Será a Varig ainda tem jeito? Aparentemente, os sinais estão melhorando (ainda que aos poucos). As ações da Varig dispararam com o anuncio da VarigLog como interessada na empresa. O curioso é que esta solução estava sendo discutida há meses, e só foi viabilizada depois que a justiça liberou a compra da própria VarigLog na última semana. Isso levanta uma questão: por que a tortura da Varig está sendo prolongada por tanto tempo?

Não vou fazer mais uma análise da situação da Varig neste artigo, pois acho que já foi demasiado discutido em todos os meios de comunicação existentes. Prefiro falar sobre os casos semelhantes que existiram e deixá-los refletir sobre o assunto. Vejamos os principais casos semelhantes:

Pan Am um dos maiores símbolos da aviação americana, a Pan Am acabou em 1991. A empresa aérea tornou-se uma companhia símbolo de inovações que determinaram o modo das atuais aéreas atuarem, como por exemplo: introdução dos jumbos, jets e sistema de reservas computadorizadas.

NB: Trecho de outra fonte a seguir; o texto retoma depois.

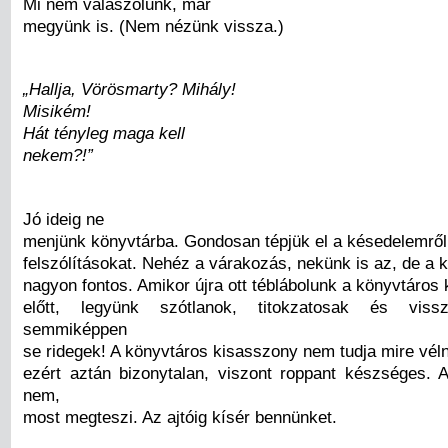
Mi nem válaszolunk, már
megyünk is. (Nem nézünk vissza.)
„Hallja, Vörösmarty? Mihály!
Misikém!
Hát tényleg maga kell
nekem?!”
Jó ideig ne
menjünk könyvtárba. Gondosan tépjük el a késedelemről 
felszólításokat. Nehéz a várakozás, nekünk is az, de a k
nagyon fontos. Amikor újra ott téblábolunk a könyvtáros
előtt, legyünk szótlanok, titokzatosak és vissz
semmiképpen
se ridegek! A könyvtáros kisasszony nem tudja mire vélni
ezért aztán bizonytalan, viszont roppant készséges. 
nem,
most megteszi. Az ajtóig kísér bennünket.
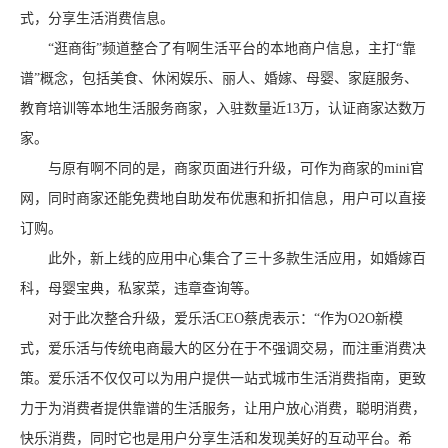
式，分享生活消费信息。
“逛商街”频道整合了有啊生活平台的本地商户信息，主打“靠
谱”概念，包括美食、休闲娱乐、丽人、婚嫁、母婴、家庭服务、
教育培训等本地生活服务商家，入驻数量近13万，认证商家达数万
家。
与原有啊不同的是，商家页面进行升级，可作为商家的mini官
网，同时商家还能免费地自助发布优惠和折扣信息，用户可以直接
订购。
此外，新上线的应用中心集合了三十多款生活应用，如婚嫁百
科，母婴宝典，私家菜，违章查询等。
对于此次整合升级，爱乐活CEO蔡虎表示：“作为O2O新模
式，爱乐活与传统电商最大的区分在于不强调交易，而注重消费决
策。爱乐活不仅仅可以为用户提供一站式城市生活消费指南，更致
力于为消费者提供靠谱的生活服务，让用户放心消费，聪明消费，
快乐消费，同时它也是用户分享生活和发现美好的互动平台。希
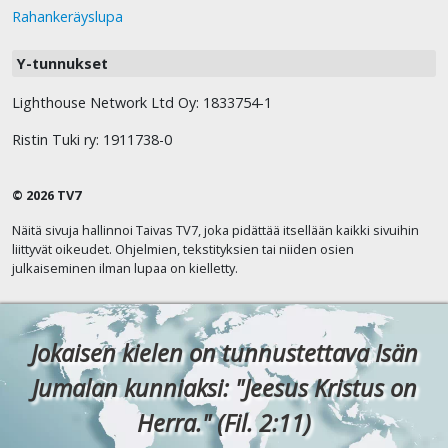
Rahankeräyslupa
Y-tunnukset
Lighthouse Network Ltd Oy: 1833754-1
Ristin Tuki ry: 1911738-0
© 2026 TV7
Näitä sivuja hallinnoi Taivas TV7, joka pidättää itsellään kaikki sivuihin
liittyvät oikeudet. Ohjelmien, tekstityksien tai niiden osien
julkaiseminen ilman lupaa on kielletty.
Jokaisen kielen on tunnustettava Isän
Jumalan kunniaksi: "Jeesus Kristus on
Herra." (Fil. 2:11)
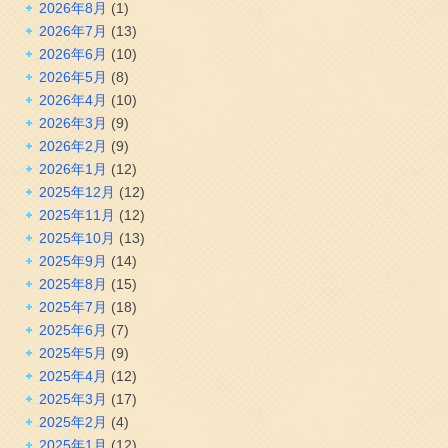
2026年8月
(1)
2026年7月
(13)
2026年6月
(10)
2026年5月
(8)
2026年4月
(10)
2026年3月
(9)
2026年2月
(9)
2026年1月
(12)
2025年12月
(12)
2025年11月
(12)
2025年10月
(13)
2025年9月
(14)
2025年8月
(15)
2025年7月
(18)
2025年6月
(7)
2025年5月
(9)
2025年4月
(12)
2025年3月
(17)
2025年2月
(4)
2025年1月
(12)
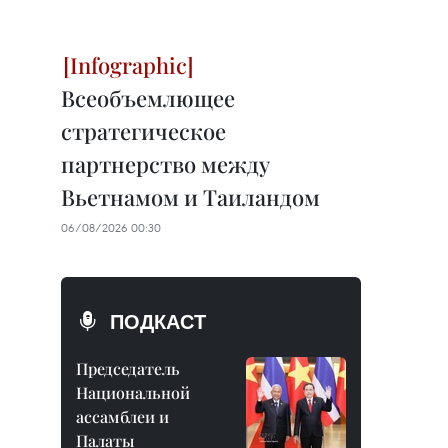
Всеобъемлющее
стратегическое
партнерство между
Вьетнамом и Таиландом
06/08/2026 00:30
ПОДКАСТ
Председатель
Национальной
ассамблеи и
Палаты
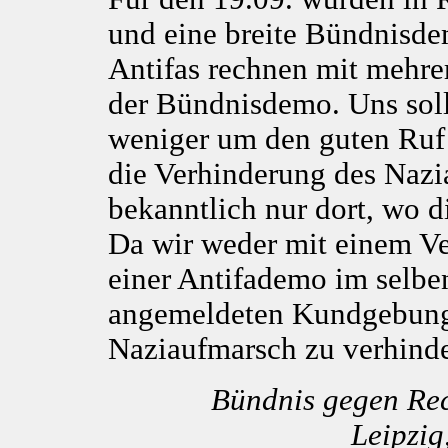
und eine breite Bündnisd
Antifas rechnen mit mehre
der Bündnisdemo. Uns soll
weniger um den guten Ruf
die Verhinderung des Nazi
bekanntlich nur dort, wo d
Da wir weder mit einem Ve
einer Antifademo im selben 
angemeldeten Kundgebung
Naziaufmarsch zu verhinde
Bündnis gegen Rec
Leipzig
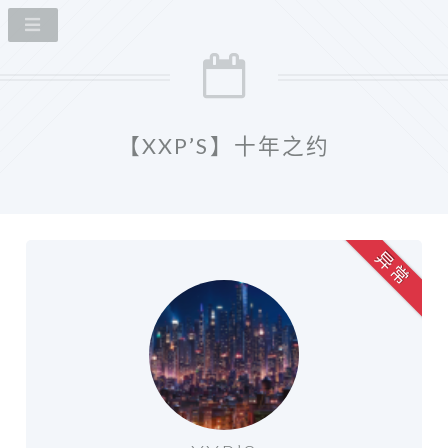
【XXP’S】十年之约
异 常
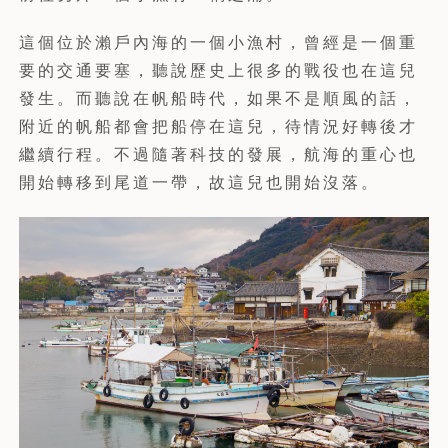
這個位於瀨戶內海的一個小漁村，曾經是一個重
要的交通要塞，聽說歷史上很多的戰役也在這兒
發生。而聽說在帆船時代，如果不是順風的話，
附近的帆船都會把船停在這兒，待情況好轉後才
繼續行程。不過隨著科技的發展，航海的重心也
開始轉移到尾道一帶，故這兒也開始沒落。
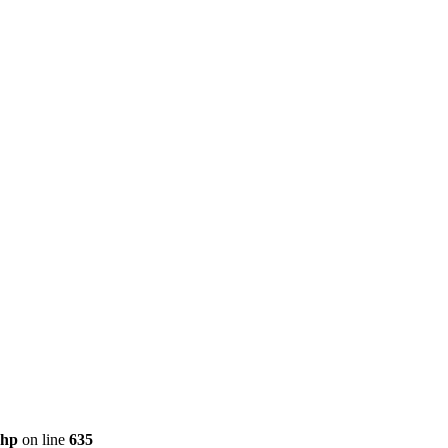
php
on line
635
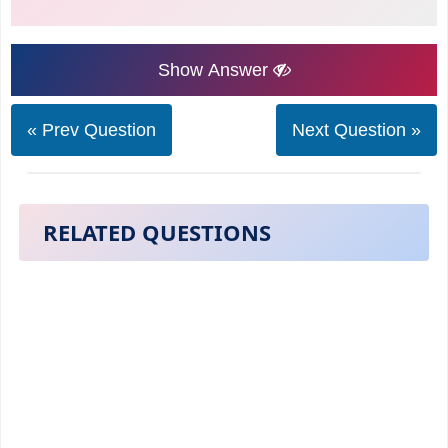
Show Answer
« Prev Question
Next Question »
RELATED QUESTIONS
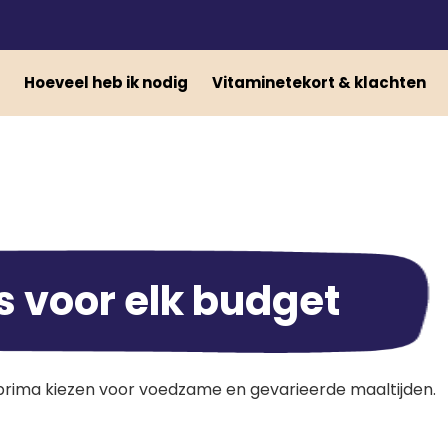
Hoeveel heb ik nodig
Vitaminetekort & klachten
s voor elk budget
e prima kiezen voor voedzame en gevarieerde maaltijden.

O colapso da Pan Am se deve a fatores como má administração corporativa, indiferença governamental em proteger sua principal companhia aérea internacional e políticas regulatórias deficitárias.

SwissAir A Swissair cresceu por meio de uma estratégia chamada de "Hunter Strategy" (traduzido ao pé da letra, "Estratégia do Caçador") onde passou a adquirir pequenas companhias aéreas para formar a empresa ao invés de formar alianças. Esta estratégia mostrou-se custosa a longo prazo e aliada a problemas de caixa constantes da empresa e repercussões dos atentados de setembro de 2001, a crise culminou com os aviões da Swissair no chão e 38 mil passageiros deixando de embarcar. Viten dias depois, em 22 de outubro, o governo suíço estatizou a empresa que passou a operar com a marca Swiss. Em 2005, ela foi adquirida pela Lufthansa. Um ponto a ser ressaltado é que acabar com a Swissair geraria um conflito entre interesses de vários políticos que eram diretores da empresa.

Air France A Air France foi socorrida em 1994 pelo governo francês qu injetou US$ 4 bilhões na empresa. Nesta época, o governo era dono de 54,4% das ações da AirFrance e o restante era mantido por outros acionistas. As ações do governo foram reduzidas para 44% quando da união com a KLM.

Estes exemplos demonstram que os casos de falência de companhias aéreas são muito semelhantes entre si. Quando incapazes de resolverem seus problemas financeiros, coube ao governo de cada país mensurar a importância dessas empresas e decidir se deveria ajudar ou não. Ora, se o fundo americano que comprou a VarigLog não pode adquirir a Varig por ferir os 20% de capital máximo estrangeiro, quem pode comprar a Varig senão o próprio governo? Não seria uma solução (senão a única que parece viável) o governo comprar a Varig e privatizá-la posteriormente?

A questão é se salvar a Varig é de interesse do governo brasileiro. E se for, o que o governo está esperando para ajudar?


Leia mais sobre a crise da Varig:
Especial Folha: Crise da Varig
Google notícias: Varig

5 comments:

Marcello said...

Claudia, os exemplos realmente mostram semelhanças com a Varig. Por outro lado, o fundo formado pelos seus funcionários acabou levando a Varig para o fundo mesmo. O modelo de gestão parece não estar em linha com modelos e estratégias atuais vistos em companhias concorrentes. Se o governo entrar para sanar a empresa, provavelmente estaria perpetuando o problema, isto atuando na consequência e não na causa. Acho até que o Governo gostaria de ter feito isto, mas estamos em ano eleitoral e isso poderia ser o "tiro pela culatra" contra a campanha de reeleição, depois de tantos escândalos.

Clau Komamura said...

Marcello, vide o caso da Transbrasil que faliu, até hoje os hangares estão aí sendo negociados e parece que iniciará novamente suas operações ainda este ano. A Varig é uma empresa que possuía vôos fundamentais em horários que muitas empresas brasileiras concorrentes não possuem. Será que deixá-la falir para salvá-la depois não é um luxo ao qual a economia brasileira não deve se dar?

Anonymous said...

Ôtimo, em tom irônico, posso dizer que a Varig é o exemplo de uma gestão ineficiente assim como os casos citados no artigo . Obviamente que cada caso é um caso e não podemos julgar o resultado de uma empresa por outras mas que a gestão eficiente faz a diferença .

Leonardo said...

eheheh é que o gasoduto venezuela-brasil eh muito mais importante =P

Clau Komamura said...

muito bom o senso de humor de nossos leitores! rs!